-- TASK ITEM --
The answer must be every line from the entries below that contains "stool".

____

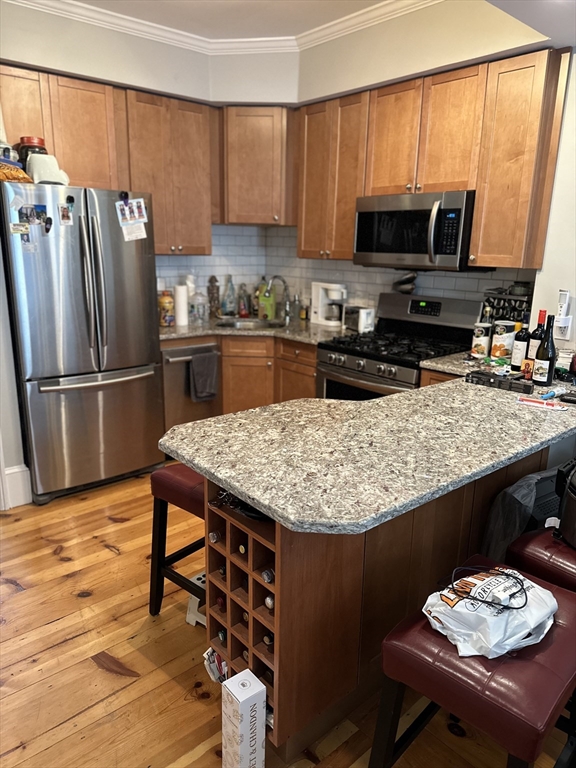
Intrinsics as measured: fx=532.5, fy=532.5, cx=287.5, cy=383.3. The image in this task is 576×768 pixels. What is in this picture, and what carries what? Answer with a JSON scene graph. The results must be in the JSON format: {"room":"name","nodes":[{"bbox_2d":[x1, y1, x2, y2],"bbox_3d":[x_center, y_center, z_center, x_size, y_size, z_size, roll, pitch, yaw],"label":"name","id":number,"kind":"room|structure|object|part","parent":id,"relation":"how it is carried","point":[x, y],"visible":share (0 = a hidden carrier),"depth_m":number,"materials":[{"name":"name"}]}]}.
{"room":"kitchen","nodes":[
{"label":"kitchen","id":0,"kind":"room"},
{"bbox_2d":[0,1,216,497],"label":"left wall","id":1,"kind":"structure","parent":0,"point":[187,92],"depth_m":3.42,"materials":[{"name":"white paint"}]},
{"bbox_2d":[0,464,31,508],"bbox_3d":[-1.908,0.670,2.824,0.995,0.219,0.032,-12,19,-40],"label":"baseboard","id":2,"kind":"structure","parent":1,"relation":"attached to","point":[8,471],"depth_m":3.11,"materials":[{"name":"white paint"}]},
{"bbox_2d":[0,65,211,254],"bbox_3d":[-1.204,-1.342,3.439,1.340,1.011,0.331,-12,19,-40],"label":"upper cabinet","id":3,"kind":"object","parent":1,"relation":"attached to","point":[102,87],"visible":0.83,"depth_m":3.38,"materials":[{"name":"brown wood"}]},
{"bbox_2d":[6,0,439,53],"bbox_3d":[-0.142,-1.563,0.931,4.091,0.092,4.654,-12,19,-40],"label":"crown molding","id":4,"kind":"structure","parent":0,"point":[116,15],"depth_m":3.24,"materials":[{"name":"white paint"}]},
{"bbox_2d":[217,104,297,225],"bbox_3d":[-0.234,-1.589,3.944,0.618,0.813,0.382,2,15,4],"label":"corner upper cabinet","id":5,"kind":"object","parent":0,"point":[257,160],"visible":0.87,"depth_m":3.80,"materials":[{"name":"brown wood"}]},
{"bbox_2d":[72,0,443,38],"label":"ceiling","id":6,"kind":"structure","parent":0,"point":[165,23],"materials":[{"name":"white paint"}]},
{"bbox_2d":[0,466,574,767],"bbox_3d":[-0.118,1.168,1.615,5.301,0.058,6.302,-12,19,-40],"label":"floor","id":7,"kind":"structure","parent":0,"point":[130,686],"depth_m":1.98,"materials":[{"name":"brown wood"}]},
{"bbox_2d":[0,180,162,505],"bbox_3d":[-1.339,-0.267,3.359,0.820,1.774,0.827,-12,19,-40],"label":"refrigerator","id":8,"kind":"object","parent":7,"relation":"on","point":[146,329],"visible":0.96,"depth_m":3.06,"materials":[{"name":"silver metal"}]},
{"bbox_2d":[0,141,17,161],"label":"jar","id":9,"kind":"object","parent":8,"relation":"on","point":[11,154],"visible":0.52,"depth_m":2.78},
{"bbox_2d":[0,157,32,182],"bbox_3d":[-1.505,-1.098,2.760,0.287,0.121,0.261,-12,19,-40],"label":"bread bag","id":10,"kind":"object","parent":8,"relation":"on","point":[7,178],"visible":0.87,"depth_m":2.72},
{"bbox_2d":[10,222,29,234],"bbox_3d":[-1.408,-0.807,2.792,0.108,0.052,0.024,-12,19,-40],"label":"magnet","id":11,"kind":"object","parent":8,"relation":"attached to","point":[18,225],"visible":0.98,"depth_m":2.79},
{"bbox_2d":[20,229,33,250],"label":"photo","id":12,"kind":"object","parent":8,"relation":"attached to","point":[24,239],"visible":0.98,"depth_m":2.84},
{"bbox_2d":[17,136,46,170],"bbox_3d":[-1.460,-1.269,3.050,0.166,0.252,0.164,-12,19,-40],"label":"jar","id":13,"kind":"object","parent":8,"relation":"on","point":[30,142],"visible":0.42,"depth_m":2.97,"materials":[{"name":"glass"}]},
{"bbox_2d":[17,204,48,227],"bbox_3d":[-1.358,-0.894,2.845,0.127,0.102,0.027,-12,19,-40],"label":"photo","id":14,"kind":"object","parent":8,"relation":"attached to","point":[30,215],"visible":0.97,"depth_m":2.84,"materials":[{"name":"paper"}]},
{"bbox_2d":[26,153,69,184],"bbox_3d":[-1.333,-1.176,2.958,0.228,0.169,0.219,-12,19,-40],"label":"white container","id":15,"kind":"object","parent":8,"relation":"on","point":[46,175],"visible":0.81,"depth_m":2.89,"materials":[{"name":"white plastic"}]},
{"bbox_2d":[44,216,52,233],"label":"magnet","id":16,"kind":"object","parent":8,"relation":"attached to","point":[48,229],"visible":0.97,"depth_m":2.86,"materials":[{"name":"black"}]},
{"bbox_2d":[58,202,72,224],"bbox_3d":[-1.214,-0.921,2.911,0.056,0.107,0.028,-12,19,-40],"label":"photo","id":17,"kind":"object","parent":8,"relation":"attached to","point":[64,215],"visible":0.97,"depth_m":2.91,"materials":[{"name":"white paper"}]},
{"bbox_2d":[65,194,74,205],"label":"magnet","id":18,"kind":"object","parent":8,"relation":"attached to","point":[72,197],"visible":0.98,"depth_m":2.91,"materials":[{"name":"black plastic"}]},
{"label":"freezer drawer","id":19,"kind":"part","parent":8,"relation":"part of","materials":[{"name":"silver metal"}]},
{"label":"refrigerator handles","id":20,"kind":"part","parent":8,"relation":"part of","materials":[{"name":"silver metal"}]},
{"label":"freezer handle","id":21,"kind":"part","parent":8,"relation":"part of","materials":[{"name":"silver metal"}]},
{"bbox_2d":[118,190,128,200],"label":"magnet","id":22,"kind":"object","parent":8,"relation":"attached to","point":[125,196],"visible":0.99,"depth_m":3.11,"materials":[{"name":"black"}]},
{"bbox_2d":[115,197,148,240],"bbox_3d":[-0.916,-0.971,3.147,0.183,0.247,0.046,-12,19,-40],"label":"paper note","id":23,"kind":"object","parent":8,"relation":"attached to","point":[122,220],"visible":0.99,"depth_m":3.15,"materials":[{"name":"white paper"}]},
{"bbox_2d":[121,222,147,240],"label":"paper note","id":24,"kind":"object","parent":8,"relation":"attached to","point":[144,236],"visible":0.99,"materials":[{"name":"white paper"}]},
{"bbox_2d":[147,463,205,620],"bbox_3d":[-0.274,0.654,2.179,0.411,0.646,0.430,-12,19,-40],"label":"bar stool","id":25,"kind":"object","parent":7,"relation":"on","point":[159,567],"visible":0.37,"depth_m":2.10,"materials":[{"name":"wood"}]},
{"bbox_2d":[160,337,220,432],"bbox_3d":[-0.841,0.039,3.981,0.518,0.850,0.664,-12,19,-40],"label":"dishwasher","id":26,"kind":"object","parent":7,"relation":"on","point":[173,371],"visible":0.47,"depth_m":3.71,"materials":[{"name":"silver metal"}]},
{"bbox_2d":[188,351,217,401],"bbox_3d":[-0.583,-0.038,3.701,0.217,0.325,0.061,-12,19,-40],"label":"dish towel","id":27,"kind":"object","parent":26,"relation":"hanging from","point":[197,363],"visible":0.98,"depth_m":3.68,"materials":[{"name":"grey fabric"}]},
{"bbox_2d":[185,571,206,627],"bbox_3d":[-0.266,0.894,2.256,0.238,0.150,0.278,10,17,30],"label":"step stool","id":28,"kind":"object","parent":7,"relation":"on","point":[193,623],"visible":0.19,"depth_m":2.19,"materials":[{"name":"white plastic"}]},
{"bbox_2d":[220,669,265,767],"bbox_3d":[-0.130,0.994,1.528,0.092,0.308,0.097,-12,19,-40],"label":"white box","id":29,"kind":"object","parent":7,"relation":"on","point":[239,705],"visible":1,"depth_m":1.49,"materials":[{"name":"white cardboard"}]},
{"bbox_2d":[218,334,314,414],"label":"base cabinet","id":30,"kind":"object","parent":7,"relation":"on","point":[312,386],"visible":0.26,"depth_m":3.81,"materials":[{"name":"brown wood"}]},
{"bbox_2d":[159,316,353,342],"bbox_3d":[-0.276,-0.425,4.014,1.200,0.040,1.189,-12,19,-40],"label":"countertop","id":31,"kind":"structure","parent":30,"relation":"on","point":[185,333],"depth_m":3.78,"materials":[{"name":"stone"}]},
{"bbox_2d":[158,290,174,326],"bbox_3d":[-0.874,-0.540,3.818,0.115,0.251,0.114,-12,19,-40],"label":"jar","id":32,"kind":"object","parent":31,"relation":"on","point":[165,299],"visible":0.97,"depth_m":3.78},
{"bbox_2d":[174,284,188,325],"bbox_3d":[-0.780,-0.575,3.869,0.107,0.290,0.105,-12,19,-40],"label":"paper towel roll","id":33,"kind":"object","parent":31,"relation":"on","point":[179,299],"visible":0.99,"depth_m":3.83,"materials":[{"name":"white paper"}]},
{"bbox_2d":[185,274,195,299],"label":"white bottle","id":34,"kind":"object","parent":31,"relation":"on","point":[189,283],"visible":0.34,"depth_m":4.10,"materials":[{"name":"white plastic"}]},
{"bbox_2d":[190,289,207,323],"bbox_3d":[-0.677,-0.600,4.065,0.142,0.246,0.141,-12,19,-40],"label":"jar","id":35,"kind":"object","parent":31,"relation":"on","point":[201,313],"visible":0.99,"depth_m":4.02,"materials":[{"name":"clear glass"}]},
{"bbox_2d":[207,275,219,317],"bbox_3d":[-0.592,-0.685,4.220,0.100,0.334,0.096,-12,19,-40],"label":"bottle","id":36,"kind":"object","parent":31,"relation":"on","point":[211,279],"visible":0.97,"depth_m":4.19,"materials":[{"name":"brown"}]},
{"bbox_2d":[222,275,235,315],"bbox_3d":[-0.477,-0.706,4.332,0.100,0.324,0.092,-12,19,-40],"label":"glass bottle","id":37,"kind":"object","parent":31,"relation":"on","point":[228,296],"visible":1,"depth_m":4.31,"materials":[{"name":"glass"}]},
{"bbox_2d":[237,283,249,316],"bbox_3d":[-0.363,-0.686,4.377,0.088,0.270,0.084,-12,19,-40],"label":"bottle","id":38,"kind":"object","parent":31,"relation":"on","point":[242,304],"visible":0.99,"depth_m":4.35,"materials":[{"name":"glass"}]},
{"bbox_2d":[216,318,283,329],"bbox_3d":[-0.277,-0.351,4.030,0.485,0.174,0.473,-12,19,-40],"label":"sink","id":39,"kind":"object","parent":31,"relation":"in","point":[238,325],"visible":0.31,"depth_m":4.21,"materials":[{"name":"silver metal"}]},
{"bbox_2d":[258,281,274,318],"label":"cutting board","id":40,"kind":"object","parent":31,"relation":"on","point":[268,307],"visible":0.89,"depth_m":4.24,"materials":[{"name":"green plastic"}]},
{"bbox_2d":[264,275,290,321],"bbox_3d":[-0.075,-0.667,4.150,0.222,0.352,0.126,-12,19,-40],"label":"faucet","id":41,"kind":"object","parent":31,"relation":"on","point":[287,310],"visible":1,"depth_m":4.18,"materials":[{"name":"silver metal"}]},
{"bbox_2d":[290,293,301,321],"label":"soap bottle","id":42,"kind":"object","parent":31,"relation":"on","point":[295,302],"visible":0.97,"depth_m":4.22,"materials":[{"name":"clear glass"}]},
{"bbox_2d":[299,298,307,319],"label":"bottle","id":43,"kind":"object","parent":31,"relation":"on","point":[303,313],"visible":0.98,"depth_m":4.25,"materials":[{"name":"glass"}]},
{"bbox_2d":[310,282,347,326],"bbox_3d":[0.319,-0.601,4.007,0.262,0.313,0.191,10,17,30],"label":"coffee maker","id":44,"kind":"object","parent":31,"relation":"on","point":[337,286],"visible":0.98,"depth_m":3.96,"materials":[{"name":"white plastic"}]},
{"bbox_2d":[343,305,374,332],"bbox_3d":[0.510,-0.469,3.810,0.153,0.173,0.254,-5,16,-23],"label":"toaster","id":45,"kind":"object","parent":31,"relation":"on","point":[363,323],"visible":0.89,"depth_m":3.73,"materials":[{"name":"silver metal"}]},
{"bbox_2d":[206,451,545,762],"bbox_3d":[0.460,0.564,2.168,1.712,0.856,0.549,-12,19,-40],"label":"peninsula cabinet","id":46,"kind":"object","parent":7,"relation":"on","point":[209,512],"visible":0.44,"depth_m":1.66,"materials":[{"name":"brown wood"}]},
{"bbox_2d":[202,646,226,683],"bbox_3d":[-0.212,0.934,1.762,0.111,0.134,0.137,-12,19,-40],"label":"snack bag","id":47,"kind":"object","parent":46,"relation":"in","point":[209,654],"visible":0.33,"depth_m":1.75,"materials":[{"name":"white"}]},
{"bbox_2d":[209,530,220,543],"bbox_3d":[-0.185,0.498,1.770,0.147,0.070,0.059,-12,19,-40],"label":"wine bottle","id":48,"kind":"object","parent":46,"relation":"in","point":[214,536],"visible":0.48,"depth_m":1.71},
{"bbox_2d":[216,596,225,609],"bbox_3d":[-0.133,0.739,1.843,0.243,0.103,0.065,-12,19,-40],"label":"wine bottle","id":49,"kind":"object","parent":46,"relation":"in","point":[219,601],"visible":0.16,"depth_m":1.76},
{"bbox_2d":[216,629,226,642],"bbox_3d":[-0.156,0.853,1.834,0.175,0.085,0.060,-12,19,-40],"label":"wine bottle","id":50,"kind":"object","parent":46,"relation":"in","point":[222,638],"visible":0.21,"depth_m":1.77,"materials":[{"name":"glass"}]},
{"bbox_2d":[218,564,226,578],"bbox_3d":[-0.153,0.622,1.805,0.168,0.074,0.062,-12,19,-40],"label":"wine bottle","id":51,"kind":"object","parent":46,"relation":"in","point":[223,570],"visible":0.18,"depth_m":1.75,"materials":[{"name":"black glass"}]},
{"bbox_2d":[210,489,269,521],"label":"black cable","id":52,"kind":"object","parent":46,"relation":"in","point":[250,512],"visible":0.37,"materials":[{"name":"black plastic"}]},
{"bbox_2d":[238,542,247,554],"bbox_3d":[-0.034,0.489,1.679,0.275,0.083,0.066,-12,19,-40],"label":"wine bottle","id":53,"kind":"object","parent":46,"relation":"in","point":[242,549],"visible":0.15,"depth_m":1.59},
{"bbox_2d":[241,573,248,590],"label":"wine bottle","id":54,"kind":"object","parent":46,"relation":"in","point":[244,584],"visible":0.13,"depth_m":1.63,"materials":[{"name":"black"}]},
{"bbox_2d":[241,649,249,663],"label":"wine bottle","id":55,"kind":"object","parent":46,"relation":"in","point":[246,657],"visible":0.13,"depth_m":1.67,"materials":[{"name":"brown"}]},
{"bbox_2d":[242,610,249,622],"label":"wine bottle","id":56,"kind":"object","parent":46,"relation":"in","point":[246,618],"visible":0.1,"depth_m":1.66,"materials":[{"name":"brown"}]},
{"bbox_2d":[261,568,273,582],"bbox_3d":[0.013,0.528,1.526,0.199,0.064,0.050,-12,19,-40],"label":"wine bottle","id":57,"kind":"object","parent":46,"relation":"in","point":[265,575],"visible":0.43,"depth_m":1.46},
{"bbox_2d":[262,632,272,645],"bbox_3d":[0.017,0.772,1.658,0.219,0.084,0.057,-12,19,-40],"label":"wine bottle","id":58,"kind":"object","parent":46,"relation":"in","point":[268,639],"visible":0.2,"depth_m":1.59,"materials":[{"name":"glass"}]},
{"bbox_2d":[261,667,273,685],"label":"wine bottle","id":59,"kind":"object","parent":46,"relation":"in","point":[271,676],"visible":0.18,"depth_m":1.61,"materials":[{"name":"glass"}]},
{"bbox_2d":[264,593,274,609],"bbox_3d":[0.036,0.608,1.576,0.242,0.065,0.054,-12,19,-40],"label":"wine bottle","id":60,"kind":"object","parent":46,"relation":"in","point":[268,601],"visible":0.18,"depth_m":1.50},
{"bbox_2d":[159,368,575,533],"bbox_3d":[0.567,0.108,2.072,1.922,0.040,0.908,-12,19,-40],"label":"peninsula countertop","id":61,"kind":"structure","parent":46,"relation":"on","point":[375,402],"depth_m":1.66,"materials":[{"name":"stone"}]},
{"bbox_2d":[464,370,530,393],"bbox_3d":[0.924,-0.011,2.357,0.068,0.041,0.286,-12,19,-40],"label":"black tray","id":62,"kind":"object","parent":61,"relation":"on","point":[478,378],"visible":0.99,"depth_m":2.33,"materials":[{"name":"black plastic"}]},
{"bbox_2d":[511,319,530,371],"bbox_3d":[1.149,-0.196,2.596,0.078,0.289,0.079,-12,19,-40],"label":"wine bottle","id":63,"kind":"object","parent":61,"relation":"on","point":[524,339],"visible":0.86,"depth_m":2.57,"materials":[{"name":"black glass"}]},
{"bbox_2d":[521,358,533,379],"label":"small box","id":64,"kind":"object","parent":61,"relation":"on","point":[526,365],"visible":0.81,"depth_m":2.48,"materials":[{"name":"orange"}]},
{"bbox_2d":[526,308,547,364],"bbox_3d":[1.181,-0.193,2.520,0.079,0.324,0.080,-12,19,-40],"label":"wine bottle","id":65,"kind":"object","parent":61,"relation":"on","point":[541,312],"visible":0.53,"depth_m":2.49,"materials":[{"name":"glass"}]},
{"bbox_2d":[517,396,565,410],"bbox_3d":[0.994,0.074,2.096,0.178,0.015,0.062,11,18,34],"label":"packet","id":66,"kind":"object","parent":61,"relation":"on","point":[527,400],"visible":0.99,"depth_m":2.09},
{"bbox_2d":[532,314,556,384],"bbox_3d":[1.150,-0.150,2.364,0.081,0.316,0.081,-12,19,-40],"label":"wine bottle","id":67,"kind":"object","parent":61,"relation":"on","point":[549,363],"visible":0.99,"depth_m":2.35,"materials":[{"name":"black glass"}]},
{"bbox_2d":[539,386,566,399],"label":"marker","id":68,"kind":"object","parent":61,"relation":"on","point":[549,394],"visible":0.98,"depth_m":2.21,"materials":[{"name":"blue plastic"}]},
{"bbox_2d":[315,291,481,399],"bbox_3d":[0.674,0.054,3.424,0.730,1.185,0.768,-12,19,-40],"label":"stove","id":69,"kind":"object","parent":7,"relation":"on","point":[369,363],"visible":0.5,"depth_m":3.31,"materials":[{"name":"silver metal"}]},
{"bbox_2d":[391,271,417,293],"bbox_3d":[0.784,-0.685,3.585,0.119,0.139,0.207,-12,19,-40],"label":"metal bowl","id":70,"kind":"object","parent":69,"relation":"on","point":[410,289],"visible":0.94,"depth_m":3.54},
{"bbox_2d":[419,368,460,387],"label":"base cabinet","id":71,"kind":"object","parent":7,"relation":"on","point":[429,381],"visible":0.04,"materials":[{"name":"brown wood"}]},
{"bbox_2d":[370,558,575,767],"bbox_3d":[0.515,0.888,1.398,0.481,0.621,0.399,-12,19,-40],"label":"bar stool","id":72,"kind":"object","parent":7,"relation":"on","point":[570,594],"visible":0.78,"depth_m":1.23,"materials":[{"name":"red leather"}]},
{"bbox_2d":[422,567,557,658],"bbox_3d":[0.523,0.562,1.371,0.352,0.129,0.232,-8,17,-30],"label":"plastic bag","id":73,"kind":"object","parent":72,"relation":"on","point":[464,609],"visible":0.82,"depth_m":1.30,"materials":[{"name":"white plastic"}]},
{"bbox_2d":[446,564,528,611],"bbox_3d":[0.507,0.506,1.351,0.179,0.048,0.151,1,15,-2],"label":"cable","id":74,"kind":"object","parent":73,"relation":"on","point":[507,575],"visible":0.99,"depth_m":1.34,"materials":[{"name":"black plastic"}]},
{"bbox_2d":[504,524,575,595],"bbox_3d":[0.961,0.804,1.727,0.428,0.625,0.413,-12,19,-40],"label":"bar stool","id":75,"kind":"object","parent":7,"relation":"on","point":[570,567],"visible":0.52,"depth_m":1.63,"materials":[{"name":"leather"}]},
{"bbox_2d":[483,466,562,561],"bbox_3d":[0.879,0.478,1.911,0.388,0.361,0.233,-7,17,-29],"label":"gray bag","id":76,"kind":"object","parent":75,"relation":"on","point":[518,494],"visible":0.45,"depth_m":1.82,"materials":[{"name":"fabric"}]},
{"bbox_2d":[554,458,575,546],"bbox_3d":[1.037,0.368,1.688,0.341,0.270,0.306,-12,19,-40],"label":"black bag","id":77,"kind":"object","parent":75,"relation":"on","point":[564,518],"visible":0.99,"depth_m":1.69,"materials":[{"name":"black"}]},
{"bbox_2d":[275,1,574,333],"bbox_3d":[1.433,-0.606,2.812,0.156,2.849,4.804,-12,19,-40],"label":"right wall","id":78,"kind":"structure","parent":0,"point":[564,123],"depth_m":2.87,"materials":[{"name":"paint"}]},
{"bbox_2d":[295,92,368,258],"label":"upper cabinet","id":79,"kind":"object","parent":78,"relation":"attached to","point":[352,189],"visible":0.74,"depth_m":3.53,"materials":[{"name":"brown wood"}]},
{"bbox_2d":[154,223,530,318],"bbox_3d":[0.250,-0.640,3.437,0.998,0.764,2.280,-12,19,-40],"label":"tile backsplash","id":80,"kind":"structure","parent":78,"relation":"attached to","point":[170,258],"depth_m":4.12,"materials":[{"name":"tile"}]},
{"bbox_2d":[295,47,572,271],"bbox_3d":[0.777,-1.248,3.223,0.329,1.004,1.724,-12,19,-40],"label":"upper cabinet run","id":81,"kind":"object","parent":78,"relation":"attached to","point":[475,234],"visible":0.89,"depth_m":2.91,"materials":[{"name":"brown wood"}]},
{"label":"cabinet door","id":82,"kind":"part","parent":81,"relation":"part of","materials":[{"name":"brown wood"}]},
{"bbox_2d":[353,190,477,270],"bbox_3d":[0.797,-0.914,3.224,0.464,0.423,0.771,-12,19,-40],"label":"microwave","id":83,"kind":"object","parent":81,"relation":"attached to","point":[358,246],"visible":0.9,"depth_m":3.05,"materials":[{"name":"metal"}]},
{"bbox_2d":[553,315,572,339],"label":"wall outlet","id":84,"kind":"object","parent":78,"relation":"attached to","point":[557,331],"visible":0.89,"depth_m":2.68,"materials":[{"name":"white plastic"}]},
{"bbox_2d":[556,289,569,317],"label":"remote control","id":85,"kind":"object","parent":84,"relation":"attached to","point":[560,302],"visible":0.96,"depth_m":2.61,"materials":[{"name":"white plastic"}]},
{"bbox_2d":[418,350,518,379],"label":"countertop","id":86,"kind":"structure","parent":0,"point":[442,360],"depth_m":2.83,"materials":[{"name":"stone"}]},
{"bbox_2d":[471,322,491,357],"bbox_3d":[1.081,-0.244,2.980,0.104,0.184,0.105,-12,19,-40],"label":"canister","id":87,"kind":"object","parent":86,"relation":"on","point":[475,350],"visible":0.99,"depth_m":2.94,"materials":[{"name":"white"}]},
{"bbox_2d":[490,320,516,360],"bbox_3d":[1.159,-0.230,2.866,0.122,0.215,0.122,-12,19,-40],"label":"canister","id":88,"kind":"object","parent":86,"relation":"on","point":[502,341],"visible":0.99,"depth_m":2.82,"materials":[{"name":"white"}]},
{"bbox_2d":[482,288,533,323],"bbox_3d":[1.286,-0.370,3.132,0.118,0.363,0.313,-12,19,-40],"label":"spice rack","id":89,"kind":"object","parent":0,"point":[504,310],"visible":0.49,"depth_m":3.08,"materials":[{"name":"black metal"}]}
]}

____

-- RESPONSE FOR THIS EXERCISE --
{"bbox_2d":[147,463,205,620],"bbox_3d":[-0.274,0.654,2.179,0.411,0.646,0.430,-12,19,-40],"label":"bar stool","id":25,"kind":"object","parent":7,"relation":"on","point":[159,567],"visible":0.37,"depth_m":2.10,"materials":[{"name":"wood"}]},
{"bbox_2d":[185,571,206,627],"bbox_3d":[-0.266,0.894,2.256,0.238,0.150,0.278,10,17,30],"label":"step stool","id":28,"kind":"object","parent":7,"relation":"on","point":[193,623],"visible":0.19,"depth_m":2.19,"materials":[{"name":"white plastic"}]},
{"bbox_2d":[370,558,575,767],"bbox_3d":[0.515,0.888,1.398,0.481,0.621,0.399,-12,19,-40],"label":"bar stool","id":72,"kind":"object","parent":7,"relation":"on","point":[570,594],"visible":0.78,"depth_m":1.23,"materials":[{"name":"red leather"}]},
{"bbox_2d":[504,524,575,595],"bbox_3d":[0.961,0.804,1.727,0.428,0.625,0.413,-12,19,-40],"label":"bar stool","id":75,"kind":"object","parent":7,"relation":"on","point":[570,567],"visible":0.52,"depth_m":1.63,"materials":[{"name":"leather"}]},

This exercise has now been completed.